(Extracted text)

15-Minute Teriyaki Salmon Bowl (Print)

Salmon glazed in teriyaki sauce served over rice with fresh vegetables. Fast, flavorful, and satisfying meal.

# Ingredients:

→ Salmon

01 - 2 skinless salmon fillets, approximately 5 ounces each
02 - 1 tablespoon vegetable oil
03 - Pinch salt
04 - Pinch black pepper

→ Teriyaki Glaze

05 - 3 tablespoons soy sauce
06 - 2 tablespoons mirin or dry sherry
07 - 1 tablespoon honey
08 - 1 teaspoon rice vinegar
09 - 1 teaspoon freshly grated ginger
10 - 1 clove garlic, minced

→ Bowl Components

11 - 2 cups hot cooked jasmine rice
12 - 1 small cucumber, thinly sliced
13 - 1 medium carrot, julienned
14 - 1 avocado, sliced
15 - 2 tablespoons scallions, finely sliced
16 - 1 tablespoon toasted sesame seeds

# Instructions:

01 - Combine soy sauce, mirin, honey, rice vinegar, grated ginger, and minced garlic in a mixing bowl. Whisk thoroughly until smooth.
02 - Lightly sprinkle salt and pepper over both sides of the salmon fillets.
03 - Heat vegetable oil in a non-stick skillet over medium-high heat. Add salmon fillets and cook for 2 to 3 minutes per side until nearly cooked through.
04 - Pour teriyaki sauce into the skillet. Allow it to bubble for 1 to 2 minutes, spooning sauce over the fillets until salmon is fully glazed and cooked through.

(End Extracted text)

__Task to complete__. Continue the teriyaki salmon bowl recipe from the point where it stops. The material that comes next is not needed.

(Data provided)

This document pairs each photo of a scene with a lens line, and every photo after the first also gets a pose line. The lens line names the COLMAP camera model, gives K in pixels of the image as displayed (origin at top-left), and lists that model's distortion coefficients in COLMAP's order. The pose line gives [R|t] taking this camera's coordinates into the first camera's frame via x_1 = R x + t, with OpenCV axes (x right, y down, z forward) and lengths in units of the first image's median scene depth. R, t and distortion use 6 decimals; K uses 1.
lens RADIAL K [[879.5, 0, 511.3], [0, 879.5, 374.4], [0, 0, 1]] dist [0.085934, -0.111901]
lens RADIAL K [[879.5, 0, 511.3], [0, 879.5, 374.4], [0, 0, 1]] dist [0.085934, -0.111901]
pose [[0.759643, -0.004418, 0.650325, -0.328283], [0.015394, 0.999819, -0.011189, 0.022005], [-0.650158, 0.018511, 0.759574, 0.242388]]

(End Data provided)

__Exercise answer__.
05 - Divide hot jasmine rice between two serving bowls. Arrange cucumber slices, julienned carrot, and avocado on each bowl.
06 - Place a glazed salmon fillet on each bowl. Drizzle over any remaining teriyaki sauce from the pan. Top with scallions and toasted sesame seeds. Serve promptly.

# Pro Tips:

01 -
  • It tastes like classic takeout but you can make it in less time than it takes to order.
  • The sauce caramelizes beautifully, sticking to every bite and never runs watery.
02 -
  • If you rush the glaze, the sauce won't thicken — let it bubble for at least a minute.
  • Fresh ginger makes the sauce brighter; jarred ginger leaves the flavor a little flat.
03 -
  • Don’t overcrowd the pan; salmon needs space to sear.
  • Stir a splash of sauce into your rice for extra depth.